LITERARY FLOURISHES in the Budget speech are like the dabs of comic relief in the darkest tragedies of Shakespeare. Hamlet, for instance, which you wouldn’t really turn to for brightening up a gloomy day, has characters called Clowns, gravediggers who insert witticisms and jokes while disposing of bodies. The responsibility for inserting the literary touch in the Budget’s ocean of numbers is possibly the doing of Manmohan Singh. A cursory perusal of Budgets before his momentous 1991 liberalisation one shows little such predilection. The interim Budget a few months earlier by Yashwant Sinha or the preceding ones by Madhu Dandavate and SB Chavan are all as dry as a centenarian’s wrinkles.

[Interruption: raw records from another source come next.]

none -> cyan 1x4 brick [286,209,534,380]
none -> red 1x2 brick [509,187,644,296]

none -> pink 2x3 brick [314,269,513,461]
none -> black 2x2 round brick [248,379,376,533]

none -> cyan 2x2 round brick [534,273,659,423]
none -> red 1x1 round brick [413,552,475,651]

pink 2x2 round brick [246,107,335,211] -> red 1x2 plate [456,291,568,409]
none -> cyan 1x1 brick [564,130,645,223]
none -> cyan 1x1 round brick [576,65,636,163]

It was also sparse with Manmohan Singh, just a touch or two, which is perhaps what made it so delicious in the middle of earthshaking policy changes. In 1991, it was a line by Victor Hugo saying, ‘No power on earth can stop an idea whose time has come’. And then P Chidambaram brought in regional flavour in his dream Budget of 1996 where he took a snipe at the Opposition with these words, “What will we do without our critics? As Saint Tiruvalluvar said: ‘Idipparai Illatha Emara Mannan Keduppar Ilanum Kedum’ (Behold the King who reposeth not on those who can rebuke him/He will perish even when he hath no enemies).” From then on the practice just grew stronger. Yashwant Sinha, whose 1991 interim Budget was sans flourish, had swung around in his 1998 Budget with a line by Rabindranath Tagore, ‘You cannot cross the sea by standing and staring at the water’. Arun Jaitley was a serial couplet dropper in his Budgets. In 2015, he said, ‘Kuch to phool khilaye humne, aur kuch phool khilane hai / Mushkil yeh hai baag me ab tak, kaante kai purane hai’ (We have bloomed some flowers, some are yet to / the difficulty is that the garden still has thorns of the past). Next year, the lines had doubled to a Hindi poem on when the boatmen (read the previous Government), defeated, handed the oars to them, despite the storms they showed how to cross the river.

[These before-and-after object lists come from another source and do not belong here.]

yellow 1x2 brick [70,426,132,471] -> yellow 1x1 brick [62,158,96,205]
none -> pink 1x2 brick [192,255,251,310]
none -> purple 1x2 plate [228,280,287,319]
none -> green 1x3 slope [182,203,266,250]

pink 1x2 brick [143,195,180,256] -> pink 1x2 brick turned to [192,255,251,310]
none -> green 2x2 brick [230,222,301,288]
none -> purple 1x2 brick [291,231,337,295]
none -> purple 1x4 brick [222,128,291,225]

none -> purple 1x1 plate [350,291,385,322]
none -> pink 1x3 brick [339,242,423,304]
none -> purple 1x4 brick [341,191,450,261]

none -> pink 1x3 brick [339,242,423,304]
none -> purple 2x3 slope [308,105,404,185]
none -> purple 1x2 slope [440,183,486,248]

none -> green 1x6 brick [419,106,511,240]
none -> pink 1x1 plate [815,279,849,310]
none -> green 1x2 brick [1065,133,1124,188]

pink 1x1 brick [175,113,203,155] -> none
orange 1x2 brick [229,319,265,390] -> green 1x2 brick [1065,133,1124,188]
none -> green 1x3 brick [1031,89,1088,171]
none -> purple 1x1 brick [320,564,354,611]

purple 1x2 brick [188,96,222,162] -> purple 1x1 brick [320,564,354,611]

The literary flourish is mostly a political jab. It is unsurprising that Nirmala Sitharaman had a dollop of it while doing a balancing act of sorts. She had lines from Chanakya and Swami Vivekananada to appeal to the nationalist; an Urdu couplet for the party’s northern base and, for south India and to emphasise her own Tamil roots, verses from a Tamil Sangam-era work (translated by her as ‘a few mounds of rice from paddy that is harvested from a small piece of land would suffice for an elephant. But what if the elephant itself enters the field and starts eating? What it eats would be far lesser than what it would trample over!’). One wonders what would have happened if Manmohan Singh had decided on a joke instead of a literary line in 1991. It might have sparked a different tradition of mild levity, which wouldn’t have been all that bad for the middle class considering the shocks they receive in Budgets.